Düsseldorf (RPO). Schwere Vorwürfe gegen die deutschen Stromversorger. Einer Studie der Grünen zufolge, knöpfen die Konzerne den Endverbrauchern in diesem Jahr eine Milliarde Euro zu viel ab, obwohl die Preise an der Leipziger Strombörse deutlich sinken. Verbraucherschützer stützen diesen Eindruck. Denn die Kosten für die Bürger kennen offenbar nur eine Richtung: nach oben.

In den vergangenen Jahren sanken die Preise an der Leipziger Strompreise um 30 bis 40 Prozent. Eine Kilowattstunde Strom wurde somit im Einkauf 0,8 Cent billiger. Dies geht aus einer Studie der Grünen Bundestagsfraktion hervor, aus der die "Saarbrücker Zeitung" am Dienstag zitiert. Die Kostenersparnisse, so der Vorwurf, würden jedoch nicht an die Kunden weitergegeben. Im Gegenteil: Die Kosten für Stromverbraucher in Deutschland steigen.

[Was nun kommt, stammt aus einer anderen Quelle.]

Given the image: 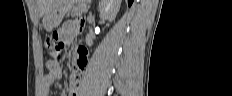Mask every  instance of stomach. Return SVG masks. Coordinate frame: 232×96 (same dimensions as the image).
Masks as SVG:
<instances>
[{"label": "stomach", "instance_id": "0dacf381", "mask_svg": "<svg viewBox=\"0 0 232 96\" xmlns=\"http://www.w3.org/2000/svg\"><path fill=\"white\" fill-rule=\"evenodd\" d=\"M74 0H53L43 17V26L47 31L58 27L65 14L74 5Z\"/></svg>", "mask_w": 232, "mask_h": 96}]
</instances>
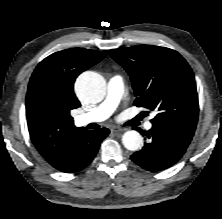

Und die Versorger kassieren demnach eine Milliarde Euro mehr als eigentlich angemessen.

DIW kritisiert Konzerne

Das Deutsche Institut für Wirtschaftsforschung (DIW) hat die Energiekonzerne ebenfalls wegen zu hoher Strompreise in Deutschland kritisiert. "Die Energiekonzerne hätten die Strompreise für die Verbraucher eigentlich senken müssen", sagte die Energie-Expertin des Instituts, Claudia Kemfert, gegenüber unserer Redaktion.

Sie bestätigte damit das Gutachten im Auftrag der Grünen-Bundestagsfraktion. Demnach konnten sich die Energiekonzerne seit 2008 deutlich günstiger Strom beschaffen als in den Jahren davor. "Das Bundeskartellamt sollte die Strompreisentwicklung seit 2008 untersuchen", forderte Kemfert. Sollte sich dabei herausstellen, dass die Konzerne ihre marktbeherrschenden Stellungen ausnutzten, "müsste das Kartellamt eingreifen".

454 Anbieter erhöhen die Preise

Die Zahlen von Verbraucher-Portalen stützen diesen Eindruck. So weist Verivox in seiner Halbjahresbilanz einen Anstieg der Stromkosten von zwei Prozent aus. Für einen Musterhaushalt fällt dieser Anstieg durchaus ins Gewicht. Wurden im Januar 2010 noch 22,59 Cent pro Kilowattstunden fällig, mussten im Juli bereits 22,97 Euro bezahlt werden.

Dabei drehen aber nicht alle Anbieter an der Preisschraube. Nach Angaben von Verivox erhöhten 454 Anbieter die Preise sogar durchschnittlich um sechs Prozent. 129 Grundversorger senkten die Kosten um immerhin durchschnittlich fünf Prozent.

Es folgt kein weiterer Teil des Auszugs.